#### [Problem requirements]
Transcribe the part of the Wildflower race report that opens with the words containing "For all of the" and closes with "this one focused.".

#### [Text]
◇ ◇ ◇ ◇ ◇

“It’s about that white line,” Neil said on Saturday as we gathered for our race briefing. “Ten weeks of training, the early mornings, the hours of workouts — it’s all about that white line.
“So don’t you dare take a finish line photo where you’re staring at your watch. You smile.”
Mission accomplished.
The quick story of my Wildflower is: 3:36:36, almost all of it smiling. Great swim, great-for-me bike, and a hard run during which I was happy not to have my watch broadcasting split times (more about that later), all adding up to 20+ minutes faster than the fastest I thought I could do. That’s never happened before in my racing life, and it quite likely could never happen again, so I’m going to bask in it for as long as it’s appropriate to bask, and maybe longer.
For all of the blank peacefulness of last week, I now have a whole little three-ring circus of thoughts dancing around — about the sport, about training, about how maybe I am a group-exercise person after all — but since I can write 2,000 words about breakfast given the opportunity, I’m going to try to keep this one focused.
Pre-Race
I don’t camp. The last time I “camped,” my yurt had an outlet to charge my phone. Camping was the fourth discipline of my Wildflower and easily the one that put me most on-edge.
Of course our borrowed tent was the one the tri club volunteers couldn’t figure out how to set up, and of course we hadn’t read the instructions. I made the dusty, two-mile walk to the expo while Pete fielded questions from our camp-neighbor’s kids about why our tent kept falling down; he eventually located the magic spring that locked it into place. On the walk, I spotted some of the long-course racers I’d met at training weekend hauling their bikes back up the hill (people told me a lot of alarmist things about Wildflower, but nobody mentioned walking your stuff back up the hill) and hugged them and asked about their races and started to pick up some of the Wildflower energy I’d heard so much about.
We ate a quick dinner, I arranged and re-arranged my gear bag about 6,000 times, and the Cal Poly kids ran naked past our campsite, during which not a single woman was legitimately nude. I expected much more noise and partying from the long-course finishers (see above re: alarmist things people told me) but things seemed calm, and I fell asleep sometime around 10:30. I slept solidly till 4, then dozed off and on until 7, when a tent neighbor’s alarm (eight bars of this) started going off incessantly and I became convinced I was going to spend my entire race yelling “RIGHT HERE! RIGHT NOW! RIGHT HERE! RIGHT NOW!”

◇ ◇ ◇ ◇ ◇

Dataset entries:
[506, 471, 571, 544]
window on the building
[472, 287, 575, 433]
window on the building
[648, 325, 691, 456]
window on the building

◇ ◇ ◇ ◇ ◇

#### [Task result]
For all of the blank peacefulness of last week, I now have a whole little three-ring circus of thoughts dancing around — about the sport, about training, about how maybe I am a group-exercise person after all — but since I can write 2,000 words about breakfast given the opportunity, I’m going to try to keep this one focused.